Academic integrity breaches include: cheating, plagiarism, improper computer usage, and harassment. The following information is taken directly from the 2020 Sullivan University Catalog:
- "Cheating and plagiarism are serious offenses against the University’s Academic Integrity Policy and are consequently strictly prohibited. All students must familiarize themselves with the University policy on academic integrity. Regardless of the medium in which they are submitted, the University expects that all assignments, research projects, lab reports, papers, theses, dissertations, examinations and any other work submitted for academic credit will be the result of the student’s own intellectual efforts. Similarly, work submitted for a course or for any other academic purpose is expected to have been generated specifically for that course and that course only."
Plagiarism is a serious academic integrity breach and is strictly prohibited at Sullivan University. It includes:
- Taking and passing off the ideas of another as one's own.
- Failing to cite an author whose ideas have been incorporated in a paper.
- Cutting and pasting text from different web sites or databases directly into in paper without giving proper credit.
- Presenting an idea from an existing source as a new and original idea. This can consist of:
- using a friend's paper from another class.
- using an original paper of your own that you have used for another class (without explicit permission from your current instructor).
- using papers bought or retrieved from the web.
Cheating and Plagiarism may also manifest itself as:
- failing to cite an author for whose ideas have been incorporated into a student’s paper
- cutting and pasting different internet web site or database text in a paper or using a purchased paper
- facilitating another student to use your work
- copying another person's work with or without their knowledge
- using a hand-held device such as a calculator to store notes, formulae, etc. when an instructor does not allow such aid on an exam;
- using notes and/or other aids that are prohibited on an exam
- submitting the same work to different classes (AKA self-plagiarism)
- gaining an unfair advantage by any other method
Can you self-plagiarize?
Yes. Reusing one of your old papers or essays from another class for an assignment in your current class without first asking your instructor for permission is known as "self-plagiarism." Before using an old paper for a current class assignment, always ask your instructor for permission.

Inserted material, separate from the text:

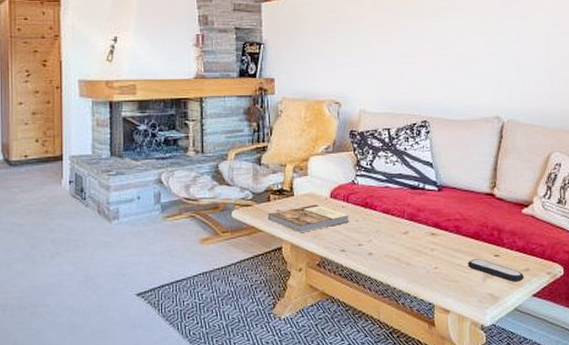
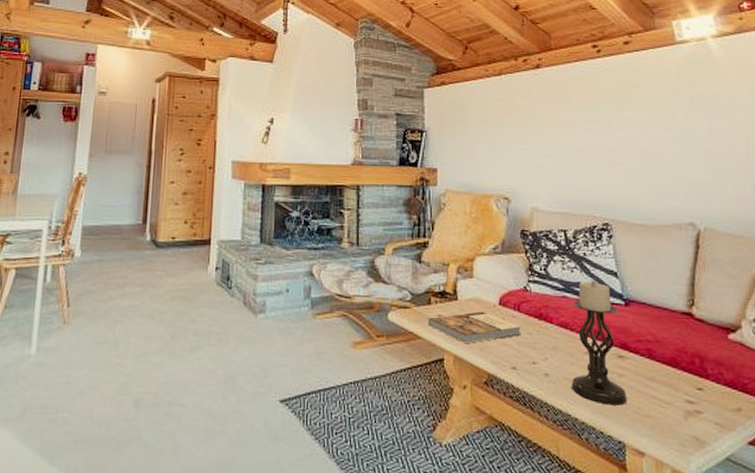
candle holder: none [391,171,437,275] -> present [571,280,628,406]
remote control: present [468,259,524,282] -> none [664,391,736,424]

Can you accidentally plagiarize?
Yes. To plagiarize intentionally means to deliberately use and take credit for someone else's work. To plagiarize unintentionally means that you did not mean to plagiarize but did not give credit to the proper person or source. However, there is never a good excuse for plagiarizing. Disciplinary measures may take place regardless of the type of plagiarism. So be careful and always site your sources!
How can I avoid plagiarizing?
To avoid plagiarism issues:
- Always give proper credit to all sources that you quote or use in your paper (or other type of presentation).
- The only exceptions are:
- Your own original thoughts and your original opinions.
- Dates in history or other facts that are "common knowledge.
- If you are not certain whether to credit a source, it is usually best to credit the source.
- Always check with your instructor for clarification.
- Always give credit if you are using the ideas of a source for your paper, even if you are paraphrasing and not directly quoting a source.